Having been dealt a snotklap by love and a wobbly hand by life, he headed to Spain in 2015 to walk the famous Camino de Santiago.
During the 1000+ km stroll he shed almost 10kg and exponentially more in emotional baggage. The experience led to an Afrikaans book about the experience, Elders: Die Camino. (Reason why you should’ve paid attention in Mevrou Brink’s Afrikaans class: “Elders” means somewhere else, a great pun on the name “Erns”, which can also mean “somewhere”)
A quaint memoir about a normal guy doing something lots of others have done, or are doing (face it, we all know someone looking for a spare back-pack since one of her friends did it), but in his own way.
The English version Walk it Off just hit the shelves. The book lead to the series Elders: Die Camino (the entire series is also available on Showmax), in which Erns revisited his experience, with the lost weight and emotional baggage being replaced by a camera crew.
Now he’s back with more of the same, but something else entirely. In Elders: Japan he travels to the land of sushi, cherry blossoms, bustling cities, sake, samurai and pretty soon also the 2019 Rugby World Cup.
“Neither myself nor any member of the crew had been to Japan before, so we had no idea what to expect. It was quite a leap (or at least two very long flights) into the unknown.”
Now, Japan is not only geographically a whole world away from Spain, but also in character. Where the Camino was a spiritual journey following the footsteps of pilgrims laid down over hundreds of years, the visit to Japan is more of an exploration of the unknown and the exciting.
Every episode also features some unique and interesting guides. In episode 1 he gets some tips about Japanese culture from Japanese chef (and Capetonian legend) Hatsushiro Muraoka – also known as Papa San and remembered by some from this classic ad:
Rugby legend and host of Toks en Tjops, Toks van der Linde, also shares some of his experiences in the land of the rising sun and provides the pun of the week with the line “Toks and chopsticks”.
In episode 2, the rugby theme continues with a visit to Springbok Duane Vermeulen, as well as a guided tour by Afrikaans celebrity, dominee Johan Symington, who has made Tokyo his home.
With a new episode dropping every week, this is the perfect way to get to know a foreign country and enjoy somebody else’s exploration of everything strange, silly and just plain off-the-wall.
I asked Erns a few questions about his trip and the show after he came back (spoiler alert – he does get back home safely. No Yakuza-related kidnappings or ransom dramas in this show).
So, why Japan?
With the World Cup happening later this year and the Olympics in 2020 being hosted by Tokyo, Japan is definitely going to pop up on South Aricans’ radar in the near future, so it seemed like an interesting destination to get a look at and explore.

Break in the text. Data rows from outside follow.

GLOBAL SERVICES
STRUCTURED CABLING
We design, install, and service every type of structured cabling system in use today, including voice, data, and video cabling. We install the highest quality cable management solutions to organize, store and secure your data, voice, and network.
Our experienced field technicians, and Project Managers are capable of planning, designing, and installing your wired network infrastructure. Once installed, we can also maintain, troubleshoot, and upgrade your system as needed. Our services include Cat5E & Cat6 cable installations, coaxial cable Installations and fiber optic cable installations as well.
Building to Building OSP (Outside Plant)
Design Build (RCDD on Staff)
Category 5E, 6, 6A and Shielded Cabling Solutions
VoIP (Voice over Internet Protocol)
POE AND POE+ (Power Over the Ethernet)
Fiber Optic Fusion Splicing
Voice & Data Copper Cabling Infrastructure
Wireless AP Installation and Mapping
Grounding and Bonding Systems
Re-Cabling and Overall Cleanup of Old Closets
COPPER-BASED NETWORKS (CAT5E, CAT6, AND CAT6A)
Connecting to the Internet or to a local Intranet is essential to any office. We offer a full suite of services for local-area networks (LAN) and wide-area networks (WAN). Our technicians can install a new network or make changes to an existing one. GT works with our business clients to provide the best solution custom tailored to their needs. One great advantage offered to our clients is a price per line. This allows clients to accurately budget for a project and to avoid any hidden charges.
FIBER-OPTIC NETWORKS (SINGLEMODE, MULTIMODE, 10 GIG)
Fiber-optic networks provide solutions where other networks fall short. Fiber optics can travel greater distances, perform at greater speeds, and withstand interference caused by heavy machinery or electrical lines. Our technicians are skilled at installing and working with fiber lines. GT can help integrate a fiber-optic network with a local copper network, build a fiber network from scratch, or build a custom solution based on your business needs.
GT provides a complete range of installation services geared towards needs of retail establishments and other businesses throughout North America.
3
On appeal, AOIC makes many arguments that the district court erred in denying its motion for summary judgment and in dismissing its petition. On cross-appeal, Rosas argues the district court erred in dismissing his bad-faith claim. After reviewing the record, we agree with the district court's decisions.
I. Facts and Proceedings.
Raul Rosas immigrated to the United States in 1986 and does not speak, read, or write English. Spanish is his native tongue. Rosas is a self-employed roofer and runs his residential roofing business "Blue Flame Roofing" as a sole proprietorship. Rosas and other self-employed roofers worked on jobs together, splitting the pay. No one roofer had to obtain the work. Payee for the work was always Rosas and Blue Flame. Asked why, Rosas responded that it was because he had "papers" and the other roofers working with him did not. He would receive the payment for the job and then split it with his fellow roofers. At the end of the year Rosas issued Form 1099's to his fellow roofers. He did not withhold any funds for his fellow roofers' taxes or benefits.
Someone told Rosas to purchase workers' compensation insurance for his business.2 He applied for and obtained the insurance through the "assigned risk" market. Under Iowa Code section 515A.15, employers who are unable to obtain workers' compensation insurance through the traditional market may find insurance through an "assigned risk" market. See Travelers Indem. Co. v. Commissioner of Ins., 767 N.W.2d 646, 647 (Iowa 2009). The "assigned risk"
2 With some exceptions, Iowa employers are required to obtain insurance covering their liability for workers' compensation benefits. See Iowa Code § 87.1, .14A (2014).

Also, despite it being a good travel destination, I wanted to keep with the nature of the Camino, which was about hiking and walking. So I added that element by tackling a hike up to the top of Mount FujiI. Viewers will have to watch and see whether I made it.

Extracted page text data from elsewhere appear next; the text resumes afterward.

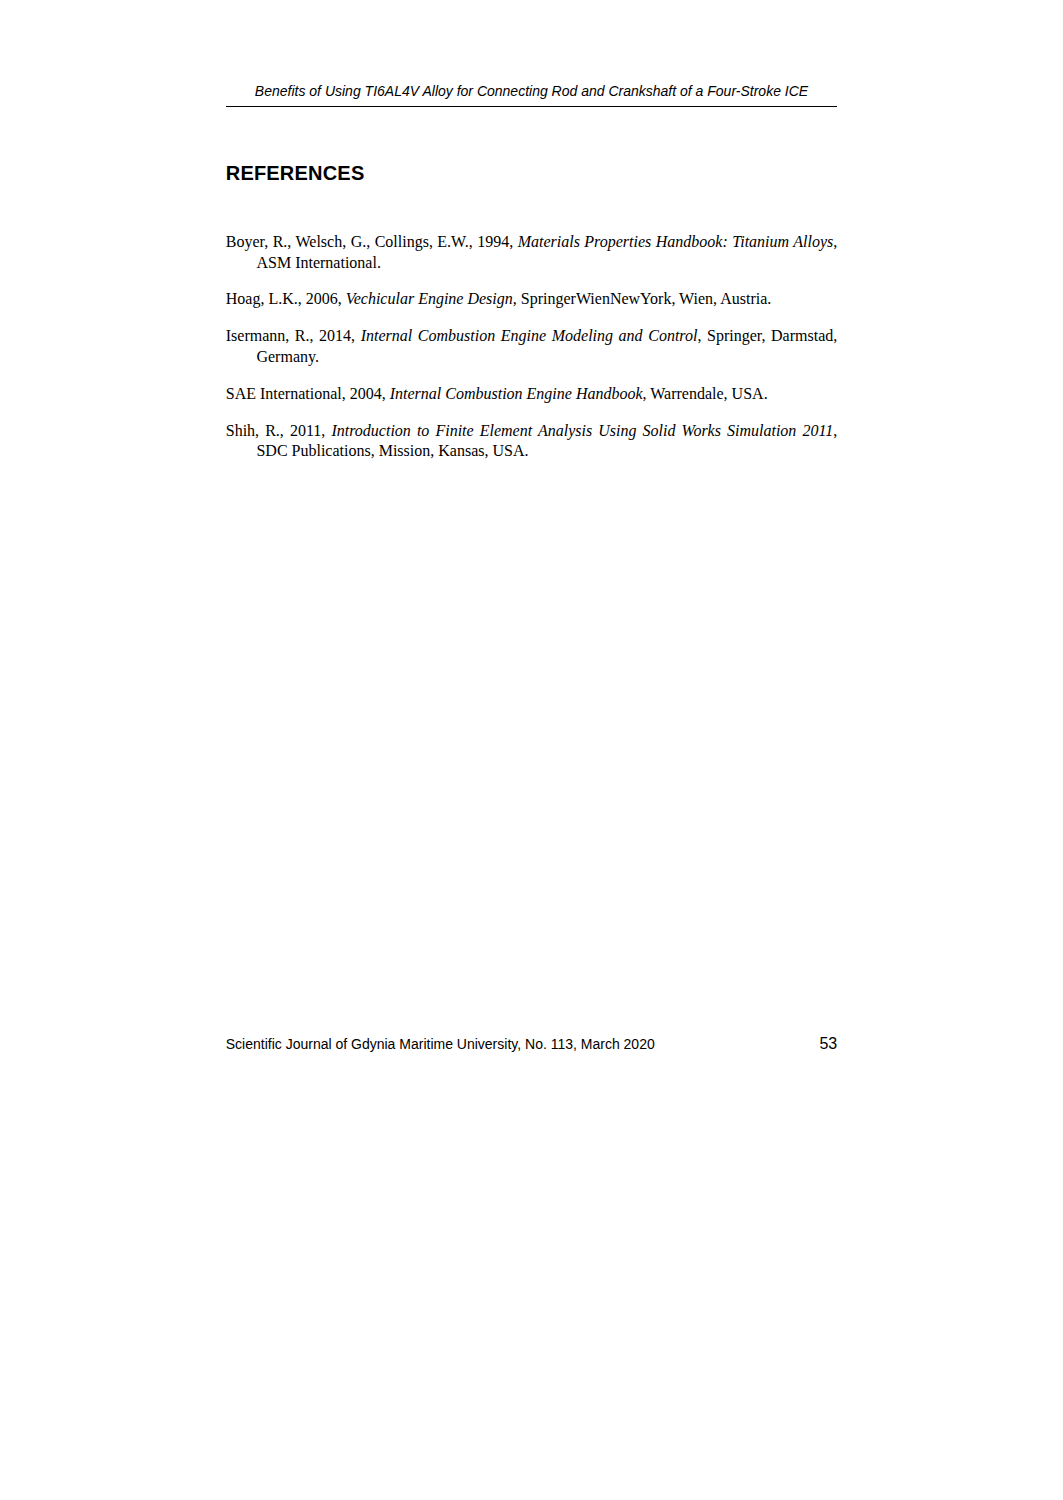Benefits of Using TI6AL4V Alloy for Connecting Rod and Crankshaft of a Four-Stroke ICE
REFERENCES
Boyer, R., Welsch, G., Collings, E.W., 1994, Materials Properties Handbook: Titanium Alloys, ASM International.
Hoag, L.K., 2006, Vechicular Engine Design, SpringerWienNewYork, Wien, Austria.
Isermann, R., 2014, Internal Combustion Engine Modeling and Control, Springer, Darmstad, Germany.
SAE International, 2004, Internal Combustion Engine Handbook, Warrendale, USA.
Shih, R., 2011, Introduction to Finite Element Analysis Using Solid Works Simulation 2011, SDC Publications, Mission, Kansas, USA.
Scientific Journal of Gdynia Maritime University, No. 113, March 2020 53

I also made my way along two Japanese pilgrimage routes: The Nakasendo Way and the Kumano Kodo, the latter being the sister pilgrimage of the Camino in Spain. But there’s also a lot of exploration of Japanese culture, food and traditions, and obviously some rugby.
“What made Japan so much more intense than Spain was the overwhelming nature of everything.”
With the Camino you went back to something you already did. Had you been to Japan before this?
With the Camino I knew what to expect. I’d been there, I’d written a book about it and I was prepared and knowledgeable about what we were doing. This time it was very different.
Neither myself nor any member of the crew had been to Japan before, so we had no idea what to expect. It was quite a leap (or at least two very long flights) into the unknown. We weren’t able to do any recon beforehand, so we went armed only with a basic structure of what we needed to shoot and that was it. The rest we just had to wing!
What’s the difference between retracing your steps and going somewhere you’ve never been?
It was great and exciting and a new challenge to be experiencing something brand-new and sharing it with viewers at the same time. What made Japan so much more intense than Spain was the overwhelming nature of everything. The place, the cities, the people, the hyper-modern cities and the untouched rural areas… Just the way Japanese people live in harmony with nature.
So this time, I did it the other way around. With the Camino I went, walked and wrote the book. This time I just went. But the book is already finished, and Sushi and Shosholoza should be hitting the shelves in September.